How to Be a Good Passenger

Dangers of distracted driving awareness campaigns often focus on the use of mobile phones whilst behind the wheel. But travelling with passengers is also associated with an increased likelihood of a crash.

An early study showed that drivers with passengers were almost 60 per cent more likely to have a crash resulting in serious injury compared to when driving alone. And the likelihood of a crash was more than doubled in the presence of two or more passengers.

Passengers also influence driver behaviours – both positively and negatively – due to a variety of factors such as: the passenger’s age, the relationship of the driver and passenger, and even the gender of the driver relative to the passenger.

Teenage passengers, for example, may increase the risk of a crash for young drivers through not only driver distraction, but also peer influence. And while women show lower levels of risky driving in general, the presence of a man in the passenger seat is more likely to cause women to practice risky driving than if travelling with another woman.

“Most passengers are probably unaware of the effect their presence has on a driver,” says Derek Kirkby, Training Director of Ford’s Driving Skills for Life (DSFL) programme in South Africa. “But passengers help set the tone for the drive – they can choose to be a helpful, calm sidekick, or a bad influence. Next time you get into the passenger seat, or back seat, try and be more conscious of your behaviour, and support all road users’ safe arrival to their respective destinations.”

Ford Motor Company offers the following tips for good passenger etiquette:

Be a helpful co-pilot
Take an active role during the trip by navigating, warning of approaching hazards you spot up ahead, and answering the phone. Sleeping passengers can increase the chances of the driver falling asleep too. Try and rotate drivers during long journeys, so everyone can take a nap when tiredness sets in.

Don’t distract the driver
With passengers, drivers tend to be less observant and less able to anticipate hazards. If you expect the driver to focus on the road, do your part to minimise distractions. Avoid annoying the driver by talking loudly on the phone, constantly changing the music, or commenting on their driving.
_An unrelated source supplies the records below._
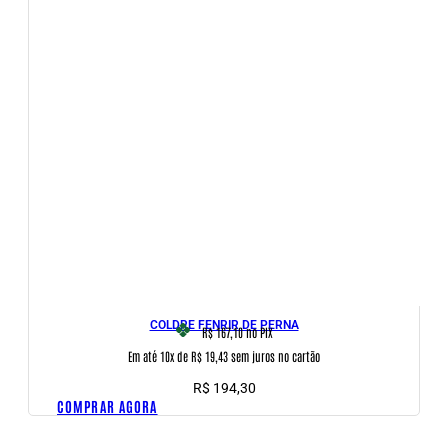
COLDRE FENRIR DE PERNA
R$ 167,10
no PIX
Em até 10x de R$ 19,43 sem juros no cartão
R$
194,30
COMPRAR AGORA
Don’t be a nervous backseat driver

While you certainly have the right to tell the driver to stop putting your lives in danger if they are driving recklessly or engaging in risky behaviour, it’s best to avoid telling them “how” to drive, as it will just aggravate them.

Reserve judgement

If the driver takes a wrong turn, or makes a bad call on a “quicker” route, avoid a verbal confrontation about their poor judgement, which will only add to their frustration. Rather bite your tongue, or offer some patient navigation advice instead.

A place for everything and everything in its place
It goes without saying that the driver and all human passengers should be buckled up with seat belts and age-appropriate car seats to minimise distractions and maximise safety. But animal passengers should be secured too. Dogs or cats roaming around freely in a moving car pose a significant risk for accidents caused by driver distraction. The safest place for your furry cargo is sitting or lying in the back seat, where they can be safely secured to a harness, or in a pet crate in the uncovered boot area of an SUV. Pets should never sit on the driver’s lap while driving.